It's time to make up a bunch of awards and hand them out to the most deserving people, places and things in the real estate, architecture and neighborhood universes of New York City! Yep, it's time for the 11th Annual Curbed Awards! Up now: buildings that make us sad for architecture.
Award for Razed Buildings That Made Us Weep
Let's start with the buildings that we lost this year. These weren't necessarily architectural marvels, but they added a lot to the visual fabric of the city. Now they are gone forever (or on their way out).
1) 5 Pointz: In some sense, the city lost this street art icon last year when it was whitewashed, but this year brought the wrecking ball. The once graffiti-covered warehouse is now a pile of rubble.
2) The American Folk Art Museum: The architecture world debated the fate of the Folk Art Museum for more than a year, but it was razed this summer to make way for the MoMA expansion. The sculptural bronze facade by Tod Williams Billie Tsien was tucked away in storage, but it's unknown if it will ever be displayed.
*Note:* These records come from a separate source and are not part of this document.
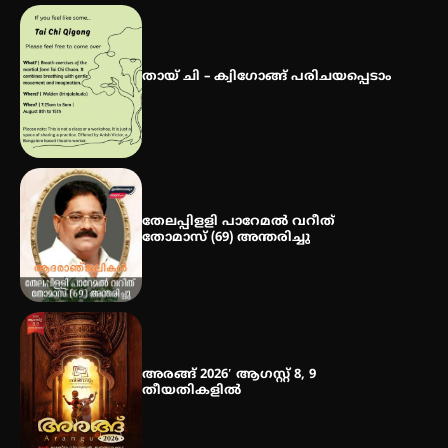
ഐ.ഐ.ടി മദ്രാസ്സിൽ നിന്നും
ഡോക്ടറേറ്റ് – ഇരിങ്ങാലക്കുട
സ്വദേശി ആതിര എം കെ യുടെ
തായ് ചി – ക്വിഗോങ്ങ് പരിചയപ്പെടാം
നേട്ടം പ്രതിസന്ധികളോട് പൊരുതി
തേലപ്പിളളി പാറേമൽ വറീത്
തോമാസ് (69) അന്തരിച്ചു
അരങ്ങ് 2026′ ആഗസ്റ്റ് 8, 9
തീയതികളിൽ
3) The Domino Sugar Factory: It was a long time coming, but 2014 was finally the year that the old Domino factory fell. Developer Two Trees is saving the refinery building and some artifacts, but everything else will come down. Urban explorers across the city are in mourning.
4) The Bancroft Building: Demolition permits for the stately Bancroft Building on 29th Street were approved in February, but it's taking a long time for the building to come down. Someday, a glassy tower will rise in its place.
Most Pathetic Building of the Year
Thanks to bickering between Forest City Ratner and Skanska, B2, the modular residential tower of Atlantic Yards wins the award for the most pathetic building. Last year, we highlighted the project as one to watch in 2014 because it was supposed to be ready for occupancy by now, but fighting over cost overruns completely derailed the schedule, delaying the building for months. Construction is starting back up, but it still won't be complete until 2016. Things got so crappy* that Forest City decided to rename the whole project Pacific Park. [*Well, they renamed it for a lot of reasons, but distancing the site from the controversy that surrounded Atlantic Yards from the start probably played a part.]
Runner Up: The only reason why 55 Eckford Street didn't take the cake for being the most pathetic building of the year is because its been a pathetic building for a decade. The building has sat as a steel skeleton since 2004, pissing off the neighbors, but the future holds hope, right? Wrong. It will be ugly, and therefore, can win the following award, too.
Award for Designs That Will Ruin Architecture
These two renderingsa Donskoy transformer on Fourth Avenue, and whatever that other thing is on Myrtle Avenuetied for the most hideous reveals we saw this year. It's incredibly hard to believe that professionals created these designs, looked at them, and thought, "Yes, that's perfect! This is totally an apartment building we should build in Brooklyn!" Or maybe they didn't think that, and we're all being pranked.
Award for the Building That Already Ruined Architecture
This thing on Second Avenue. It was gifted to the East Village by the one and only Ben Shaoul.
Award for The Building That Ruined Architecture Awards
Someone gave this Pizza Hut/day care/martial arts school in Queens an award for its design. This is not a joke.
The Worst Building of the Year
It may be the original supertall tower, but One57 kind of sucks. Pretty much everyone (or at least most archicritics) agrees that its wavy blue facade is ugly. Justin Davidson of New York Magazine called it "clumsily gaudy." James Russell, formerly of Bloomberg (RIP Rhyme Time), said the tower "crashes unceremoniously into the street," and lamented the "endless acres of cheap-looking frameless glass in cartoonish stripes and blotches of silver and pewter." Michael Kimmelman of the Times had similarly harsh words: "[The building] unravels as a cascade of clunky curves descending toward ribbons billowing into canopies. The conceit is falling water. The effect: a heap of volumes, not liquid but stolid, chintzily embellished, clad in acres of eye-shadow-blue glass offset by a pox of tinted panes, like age spots. It's anybody's guess how the building got past the drawing board." On top of all that, with all the other new luxury towers coming to market, no one really wants to live there anymore. Sales ground to a halt, but even so, the tower still clocked four of the top 13 most expensive sales of 2014, so good job, Gary Barnett, on your big, ugly, blue tower.